India’s e-commerce market is expected to witness a tenfold increase from the current 400 crore parcels delivered per year to 4,000 crore parcels by 2030, with total annual emissions from the sector hitting 80 lakh tonnes of CO2. This is the equivalent of the emissions from 16.5 lakh petrol cars driven for a year or the emissions from 20 gas-fired power plants in a year.

The data has been brought forth in a research report by the Clean Mobility Collective (CMC) and Stand.earth Research Group (SRG).

Growth to have huge impact on climate change

The global e-commerce market is anticipated to witness substantial growth, with parcel deliveries projected to more than double from 31,500 crore in 2022 to a whopping 80,000 crore by 2030. The report also highlights that these increased deliveries will contribute to a total emission of 16 crore tonnes of CO2 in 2030, equivalent to 400 gas-fired power plants.

The report titled ‘Cost of Convenience: Revealing the Hidden Climate and Health Impacts of the Global E-commerce-driven Parcel Delivery Industry through 2030’ predicts that global annual e-commerce emissions related to last-mile delivery alone could rise to 160,000 tonnes of CO2 per year by 2030.

More than 100 crore trees need to be planted every year

A key finding of the report is that to sequester the last mile delivery sector emissions for 2022 alone over 100 crore trees would need to be planted every year, allowing them to grow for a decade.

The report also finds that in a business-as-usual scenario from 2023 to 2030, major international and domestic players in the Indian logistics market like Amazon, Flipkart and DHL will collectively contribute an additional 17 million tonnes of CO2 emissions.
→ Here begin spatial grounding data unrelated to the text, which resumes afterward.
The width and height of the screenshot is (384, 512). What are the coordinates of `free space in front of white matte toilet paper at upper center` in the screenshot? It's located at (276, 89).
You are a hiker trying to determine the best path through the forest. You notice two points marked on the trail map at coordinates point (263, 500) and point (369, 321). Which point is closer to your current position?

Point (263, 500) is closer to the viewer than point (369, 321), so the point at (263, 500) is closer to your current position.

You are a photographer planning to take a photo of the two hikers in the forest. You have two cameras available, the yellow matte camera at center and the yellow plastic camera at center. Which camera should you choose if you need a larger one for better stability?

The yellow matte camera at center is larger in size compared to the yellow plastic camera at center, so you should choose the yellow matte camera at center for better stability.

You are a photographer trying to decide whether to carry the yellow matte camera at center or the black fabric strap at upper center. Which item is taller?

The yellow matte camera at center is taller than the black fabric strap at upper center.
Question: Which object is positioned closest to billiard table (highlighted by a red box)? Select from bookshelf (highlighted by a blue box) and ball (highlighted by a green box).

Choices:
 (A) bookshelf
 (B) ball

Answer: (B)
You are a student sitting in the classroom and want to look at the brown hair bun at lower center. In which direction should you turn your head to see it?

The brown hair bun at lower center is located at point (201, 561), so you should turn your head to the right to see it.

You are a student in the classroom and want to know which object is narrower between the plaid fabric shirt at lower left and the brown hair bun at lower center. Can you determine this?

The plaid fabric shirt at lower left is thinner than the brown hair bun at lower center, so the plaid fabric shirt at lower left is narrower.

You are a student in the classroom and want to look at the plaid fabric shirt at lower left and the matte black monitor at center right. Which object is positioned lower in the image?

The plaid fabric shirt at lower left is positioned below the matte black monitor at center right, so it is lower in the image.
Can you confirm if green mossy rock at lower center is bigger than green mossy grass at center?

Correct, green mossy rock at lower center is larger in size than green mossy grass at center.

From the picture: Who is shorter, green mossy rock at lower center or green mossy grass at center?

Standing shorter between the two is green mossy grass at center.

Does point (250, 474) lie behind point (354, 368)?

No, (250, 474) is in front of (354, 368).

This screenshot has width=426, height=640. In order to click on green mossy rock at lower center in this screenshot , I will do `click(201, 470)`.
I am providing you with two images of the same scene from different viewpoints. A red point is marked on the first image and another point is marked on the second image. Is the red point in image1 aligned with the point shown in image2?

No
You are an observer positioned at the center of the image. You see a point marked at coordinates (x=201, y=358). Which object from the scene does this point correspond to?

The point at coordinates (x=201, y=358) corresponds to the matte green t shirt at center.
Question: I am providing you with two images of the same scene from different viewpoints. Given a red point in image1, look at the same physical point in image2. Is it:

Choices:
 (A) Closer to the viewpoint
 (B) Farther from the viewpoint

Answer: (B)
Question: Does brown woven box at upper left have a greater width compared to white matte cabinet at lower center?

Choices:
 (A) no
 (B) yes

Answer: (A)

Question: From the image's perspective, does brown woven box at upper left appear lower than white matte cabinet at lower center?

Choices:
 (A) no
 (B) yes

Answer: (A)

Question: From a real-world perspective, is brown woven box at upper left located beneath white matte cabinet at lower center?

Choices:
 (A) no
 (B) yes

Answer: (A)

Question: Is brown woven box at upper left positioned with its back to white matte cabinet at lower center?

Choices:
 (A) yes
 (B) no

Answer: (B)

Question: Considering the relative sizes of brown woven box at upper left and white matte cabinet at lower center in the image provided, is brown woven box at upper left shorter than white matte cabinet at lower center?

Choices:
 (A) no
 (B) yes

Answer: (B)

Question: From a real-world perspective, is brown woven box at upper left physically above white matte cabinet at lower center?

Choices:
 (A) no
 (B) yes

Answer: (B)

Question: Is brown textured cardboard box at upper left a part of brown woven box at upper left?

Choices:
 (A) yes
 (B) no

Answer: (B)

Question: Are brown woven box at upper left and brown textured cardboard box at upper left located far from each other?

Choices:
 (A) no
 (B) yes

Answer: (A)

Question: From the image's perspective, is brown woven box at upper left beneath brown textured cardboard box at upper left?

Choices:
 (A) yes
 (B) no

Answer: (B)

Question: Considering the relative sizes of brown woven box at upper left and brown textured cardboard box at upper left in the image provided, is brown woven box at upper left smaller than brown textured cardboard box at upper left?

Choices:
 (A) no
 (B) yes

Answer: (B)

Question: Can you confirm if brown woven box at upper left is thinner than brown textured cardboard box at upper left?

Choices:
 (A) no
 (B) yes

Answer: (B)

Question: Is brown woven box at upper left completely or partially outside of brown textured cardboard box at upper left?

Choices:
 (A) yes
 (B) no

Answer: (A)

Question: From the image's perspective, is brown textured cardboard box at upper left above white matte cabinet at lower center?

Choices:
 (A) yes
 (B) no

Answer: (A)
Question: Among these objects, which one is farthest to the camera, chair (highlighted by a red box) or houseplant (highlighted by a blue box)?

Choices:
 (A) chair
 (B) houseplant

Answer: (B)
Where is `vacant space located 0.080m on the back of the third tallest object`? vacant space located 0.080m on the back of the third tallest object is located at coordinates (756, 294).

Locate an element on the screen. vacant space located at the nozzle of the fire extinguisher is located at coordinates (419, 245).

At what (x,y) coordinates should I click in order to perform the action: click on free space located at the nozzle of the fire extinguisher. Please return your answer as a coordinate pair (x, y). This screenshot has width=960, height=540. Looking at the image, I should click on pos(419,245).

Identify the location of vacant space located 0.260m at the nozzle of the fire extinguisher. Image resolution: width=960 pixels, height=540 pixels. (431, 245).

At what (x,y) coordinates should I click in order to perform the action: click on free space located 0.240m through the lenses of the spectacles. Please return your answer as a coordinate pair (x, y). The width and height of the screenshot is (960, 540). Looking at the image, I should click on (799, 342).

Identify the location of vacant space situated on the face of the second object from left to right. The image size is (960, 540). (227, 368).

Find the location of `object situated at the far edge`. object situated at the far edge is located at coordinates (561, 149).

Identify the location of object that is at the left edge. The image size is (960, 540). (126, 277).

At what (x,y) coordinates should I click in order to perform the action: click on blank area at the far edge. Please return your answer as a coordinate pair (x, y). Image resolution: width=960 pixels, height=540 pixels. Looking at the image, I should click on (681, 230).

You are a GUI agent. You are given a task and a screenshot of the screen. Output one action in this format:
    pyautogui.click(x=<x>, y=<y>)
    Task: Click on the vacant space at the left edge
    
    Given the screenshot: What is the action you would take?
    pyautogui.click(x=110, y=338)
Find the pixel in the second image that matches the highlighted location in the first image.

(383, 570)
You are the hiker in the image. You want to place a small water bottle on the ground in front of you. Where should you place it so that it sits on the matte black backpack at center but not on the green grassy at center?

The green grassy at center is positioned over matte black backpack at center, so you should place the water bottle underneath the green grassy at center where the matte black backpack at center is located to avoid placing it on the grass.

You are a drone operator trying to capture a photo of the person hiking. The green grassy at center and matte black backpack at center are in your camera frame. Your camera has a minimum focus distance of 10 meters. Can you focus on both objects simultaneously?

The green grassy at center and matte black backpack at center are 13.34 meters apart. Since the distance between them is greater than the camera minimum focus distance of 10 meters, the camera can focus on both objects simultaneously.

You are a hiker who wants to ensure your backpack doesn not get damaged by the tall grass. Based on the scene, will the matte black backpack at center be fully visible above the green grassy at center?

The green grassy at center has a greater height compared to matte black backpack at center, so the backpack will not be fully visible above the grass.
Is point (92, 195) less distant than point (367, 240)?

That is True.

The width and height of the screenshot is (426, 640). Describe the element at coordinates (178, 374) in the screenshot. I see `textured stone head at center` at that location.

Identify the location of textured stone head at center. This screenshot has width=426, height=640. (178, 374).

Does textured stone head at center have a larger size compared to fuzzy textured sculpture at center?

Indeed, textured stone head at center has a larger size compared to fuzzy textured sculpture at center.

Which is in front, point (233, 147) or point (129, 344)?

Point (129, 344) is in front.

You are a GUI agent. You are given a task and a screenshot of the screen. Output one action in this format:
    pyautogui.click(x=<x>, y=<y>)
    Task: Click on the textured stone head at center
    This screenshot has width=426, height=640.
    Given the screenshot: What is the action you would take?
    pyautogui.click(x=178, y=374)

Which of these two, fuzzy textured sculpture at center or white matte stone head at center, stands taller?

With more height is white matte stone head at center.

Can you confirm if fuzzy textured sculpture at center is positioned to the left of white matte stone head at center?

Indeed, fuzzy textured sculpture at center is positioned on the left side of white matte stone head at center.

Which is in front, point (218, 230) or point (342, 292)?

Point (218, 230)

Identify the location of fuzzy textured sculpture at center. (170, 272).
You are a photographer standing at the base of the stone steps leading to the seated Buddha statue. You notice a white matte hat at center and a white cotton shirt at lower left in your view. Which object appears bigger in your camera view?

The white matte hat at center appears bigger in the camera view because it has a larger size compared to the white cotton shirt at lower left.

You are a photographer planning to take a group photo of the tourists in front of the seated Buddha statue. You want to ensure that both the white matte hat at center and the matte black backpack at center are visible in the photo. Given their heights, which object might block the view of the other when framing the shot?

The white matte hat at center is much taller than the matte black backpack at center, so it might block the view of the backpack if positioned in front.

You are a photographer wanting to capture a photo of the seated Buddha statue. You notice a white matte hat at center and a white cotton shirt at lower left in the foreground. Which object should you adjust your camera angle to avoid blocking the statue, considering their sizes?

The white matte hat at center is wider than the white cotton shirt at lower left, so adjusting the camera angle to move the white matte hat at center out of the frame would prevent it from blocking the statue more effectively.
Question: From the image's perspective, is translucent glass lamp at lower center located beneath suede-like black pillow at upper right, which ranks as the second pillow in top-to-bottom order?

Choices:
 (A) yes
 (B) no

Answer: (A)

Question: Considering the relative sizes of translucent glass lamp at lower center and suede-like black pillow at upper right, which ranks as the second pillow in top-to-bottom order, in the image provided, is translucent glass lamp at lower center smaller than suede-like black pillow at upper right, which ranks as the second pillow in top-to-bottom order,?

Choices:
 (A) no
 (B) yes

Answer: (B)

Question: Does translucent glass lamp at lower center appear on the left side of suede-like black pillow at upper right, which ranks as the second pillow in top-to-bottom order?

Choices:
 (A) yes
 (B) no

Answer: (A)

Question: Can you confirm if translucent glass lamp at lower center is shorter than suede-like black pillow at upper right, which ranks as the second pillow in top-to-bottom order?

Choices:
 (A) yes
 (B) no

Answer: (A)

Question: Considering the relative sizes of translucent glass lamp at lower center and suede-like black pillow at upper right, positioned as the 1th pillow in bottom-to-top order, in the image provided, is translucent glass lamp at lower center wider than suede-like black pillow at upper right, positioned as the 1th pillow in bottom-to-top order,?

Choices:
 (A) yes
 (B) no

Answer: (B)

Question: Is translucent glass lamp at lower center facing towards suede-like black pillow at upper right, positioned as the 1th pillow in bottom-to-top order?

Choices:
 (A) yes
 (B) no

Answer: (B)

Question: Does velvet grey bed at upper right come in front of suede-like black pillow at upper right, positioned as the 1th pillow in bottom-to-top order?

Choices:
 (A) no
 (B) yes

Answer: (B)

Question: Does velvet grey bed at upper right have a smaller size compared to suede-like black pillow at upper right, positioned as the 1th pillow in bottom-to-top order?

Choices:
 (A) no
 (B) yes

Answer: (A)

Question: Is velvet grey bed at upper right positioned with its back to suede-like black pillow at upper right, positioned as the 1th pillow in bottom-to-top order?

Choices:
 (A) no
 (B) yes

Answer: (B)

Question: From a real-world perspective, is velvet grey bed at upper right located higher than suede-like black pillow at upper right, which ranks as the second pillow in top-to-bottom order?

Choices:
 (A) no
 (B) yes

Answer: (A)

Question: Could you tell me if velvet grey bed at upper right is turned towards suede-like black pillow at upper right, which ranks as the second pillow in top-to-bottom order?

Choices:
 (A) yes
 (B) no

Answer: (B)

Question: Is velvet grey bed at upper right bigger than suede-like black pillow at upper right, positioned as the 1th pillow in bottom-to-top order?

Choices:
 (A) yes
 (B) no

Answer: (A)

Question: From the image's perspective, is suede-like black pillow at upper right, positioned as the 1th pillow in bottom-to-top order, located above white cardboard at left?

The report singles out Amazon for its insufficient commitments towards achieving zero emission deliveries by 2030. “Unabated growth of last-mile delivery will have significant climate and health impacts if e-commerce companies fail to act at scale before 2030. Amazon, in particular — the sector’s global leader — knows this is a problem and, in turn, has announced net zero 2040 plans. Based on this new research, not only are Amazon’s plans too weak and a decade too late, the company discloses far less information on last-mile delivery than its peers about its progress,” said SRG Investigative Researcher Dr Devyani Singh.